Hannover (epd). Tausende Menschen haben am Pfingstwochenende friedlich den Christopher Street Day (CSD) in Hannover gefeiert. Bereits am Freitag hatte die Queer-sensible Seelsorge der hannoverschen Landeskirche erstmalig zu einem Gottesdienst am Vorabend des CSD eingeladen. Mit der Veranstaltung in der zentralen Marktkirche in Hannover sollte ein sichtbares Zeichen für Vielfalt, Respekt und die uneingeschränkte Würde jedes Menschen gesetzt werden, teilte der Sprengel Hannover der Landeskirche mit.

Der Gottesdienst richtete sich den Angaben zufolge ausdrücklich an alle Menschen unabhängig von sexueller Orientierung, geschlechtlicher Identität, Herkunft oder religiöser Bindung. Mitwirkende waren unter anderem Landesbischof Ralf Meister, Stadtsuperintendent Rainer Müller-Brandes und «Meine Herr´n - der schwule Männerchor Hannover».

Demo und Bauwagenkirche
Am Sonnabend beteiligten sich nach Polizeiangaben rund 10.000 Menschen an der CSD-Demo durch die Landeshauptstadt. Daneben wurde auf mehreren Bühnen und an Info-Ständen Programm geboten.
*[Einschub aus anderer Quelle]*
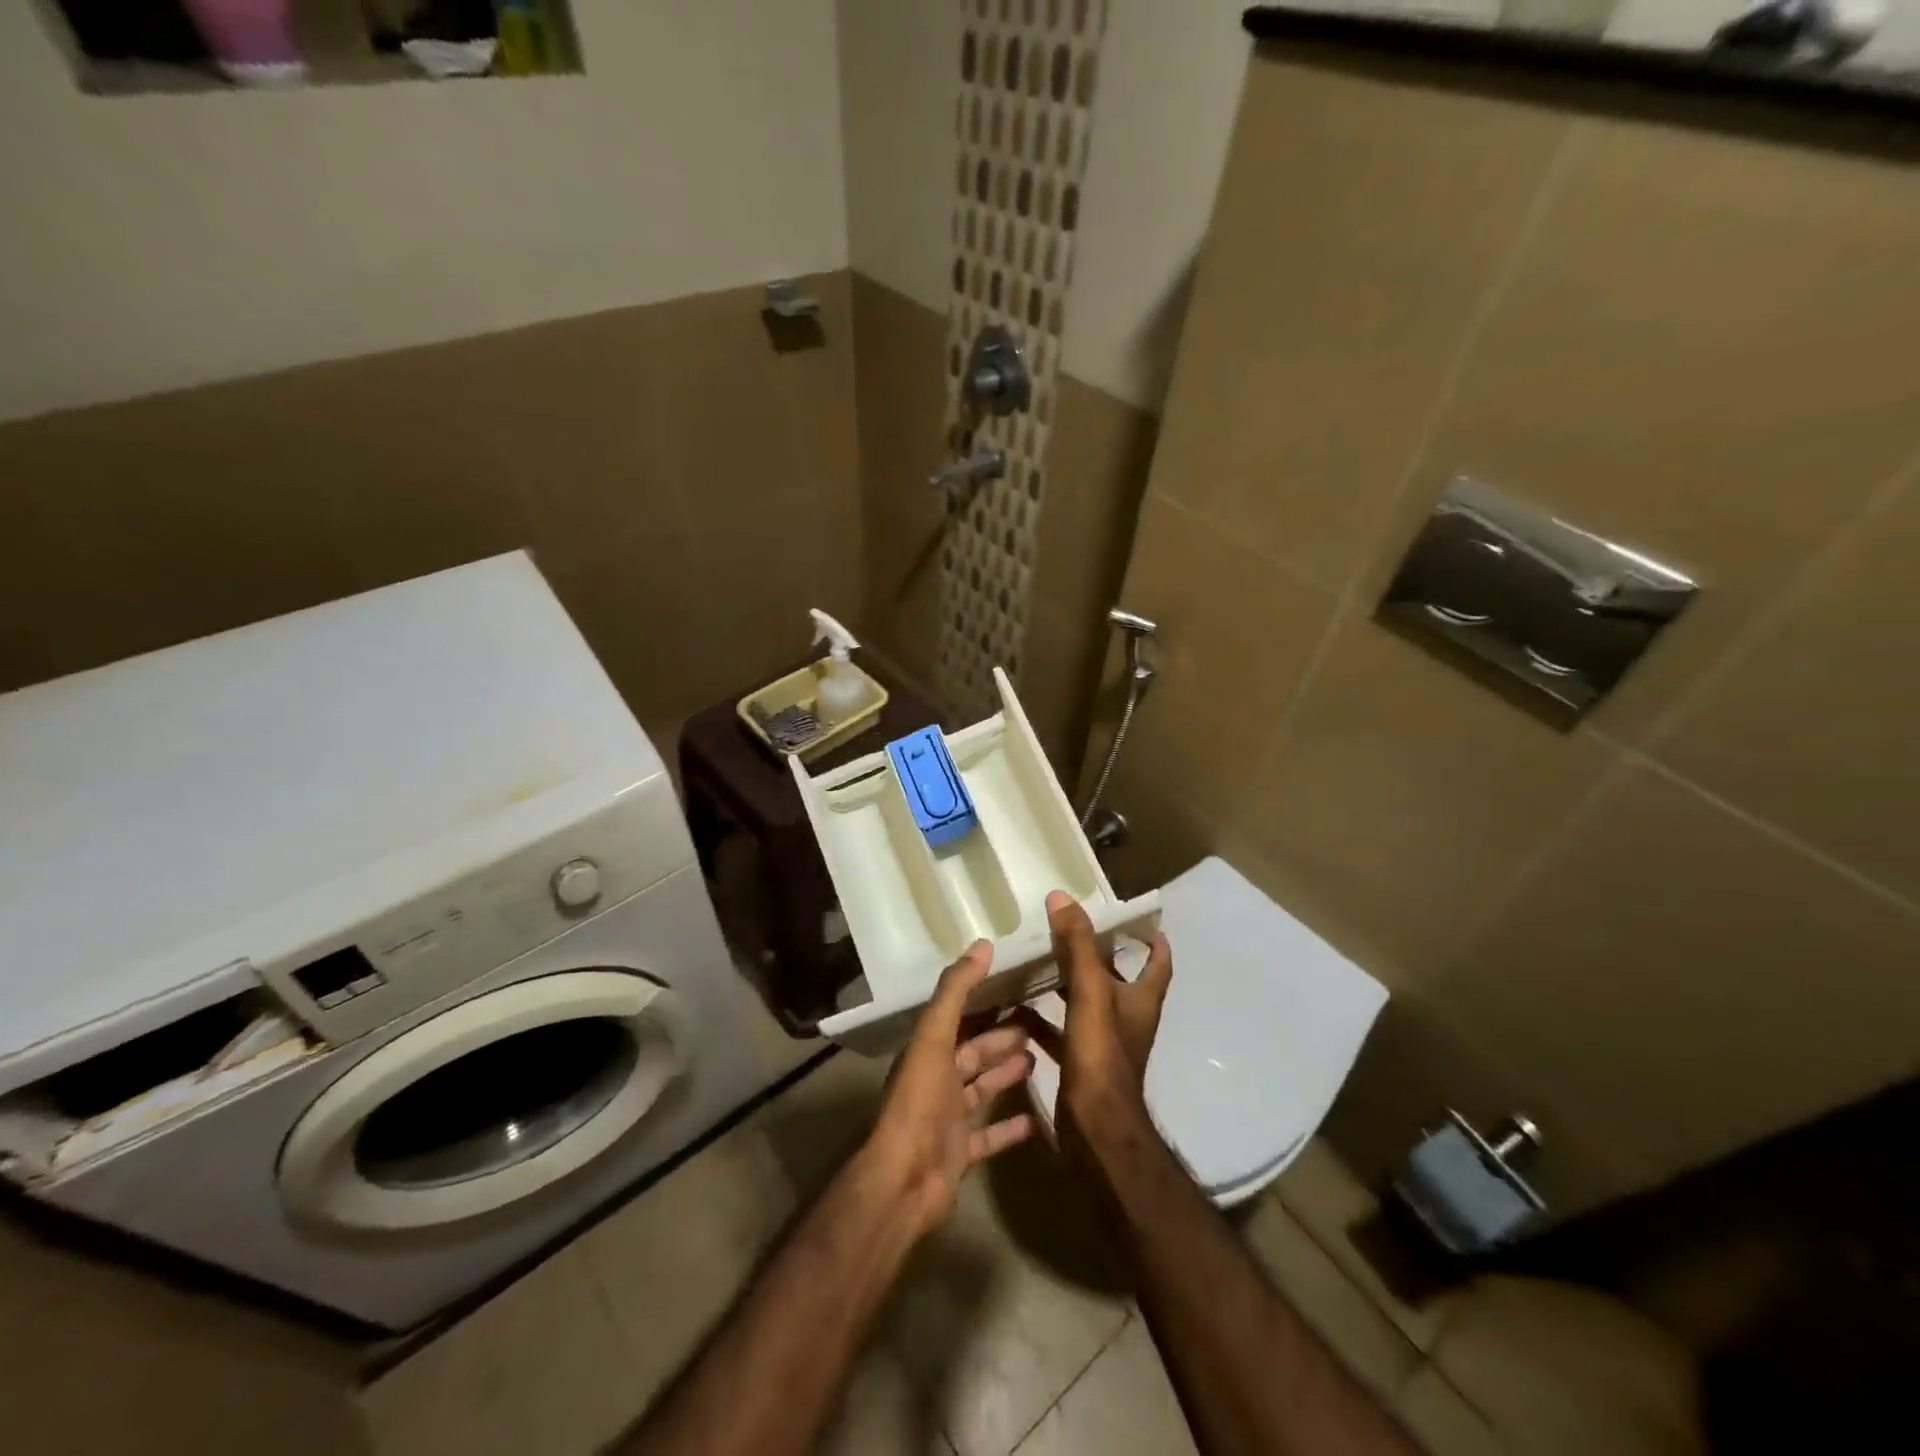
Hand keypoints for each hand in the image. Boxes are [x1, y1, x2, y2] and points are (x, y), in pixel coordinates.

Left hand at [864, 940, 1035, 1236]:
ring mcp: (949, 1118)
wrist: (903, 1179)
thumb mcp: (934, 1037)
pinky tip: (1038, 1119)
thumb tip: (983, 944)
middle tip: (1039, 1023)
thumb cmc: (919, 1101)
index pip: (961, 1017)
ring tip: (1040, 1058)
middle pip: (975, 1052)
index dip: (986, 1001)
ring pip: (983, 1088)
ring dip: (1006, 1074)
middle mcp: (937, 1079)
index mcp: (928, 1050)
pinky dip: (1011, 1127)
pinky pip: (990, 1135)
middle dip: (1003, 1038)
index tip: (1018, 985)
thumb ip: (956, 991)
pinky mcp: (961, 1152)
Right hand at [1028, 890, 1173, 1139]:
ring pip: (1086, 1004)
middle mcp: (1128, 1018)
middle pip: (1117, 978)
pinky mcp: (1082, 1063)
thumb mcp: (1091, 991)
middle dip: (1096, 956)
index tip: (1135, 918)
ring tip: (1036, 962)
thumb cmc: (1102, 1054)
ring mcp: (1105, 1043)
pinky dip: (1043, 1020)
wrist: (1096, 1127)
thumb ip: (1078, 945)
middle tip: (1066, 931)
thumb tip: (1062, 897)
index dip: (1152, 938)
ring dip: (1066, 985)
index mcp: (1142, 999)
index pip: (1158, 961)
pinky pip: (1061, 1032)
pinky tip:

Der Sonntag des CSD-Wochenendes startete mit einem Gottesdienst auf der Hauptbühne auf dem Opernplatz. Daran schlossen sich Beiträge aus der queeren Community an.

Die evangelische Kirche bot überdies in einer «Bauwagenkirche» einen Gottesdienst «zum Wohlfühlen, zum Sich-Stärken-Segnen-und-Beschenken-Lassen in stürmischen Zeiten und danach Gespräche mit Leuten aus verschiedenen kirchlichen Bereichen», an wie die Verantwortlichen mitteilten. Der CSD klang schließlich mit Musikshows bis zum späten Abend aus.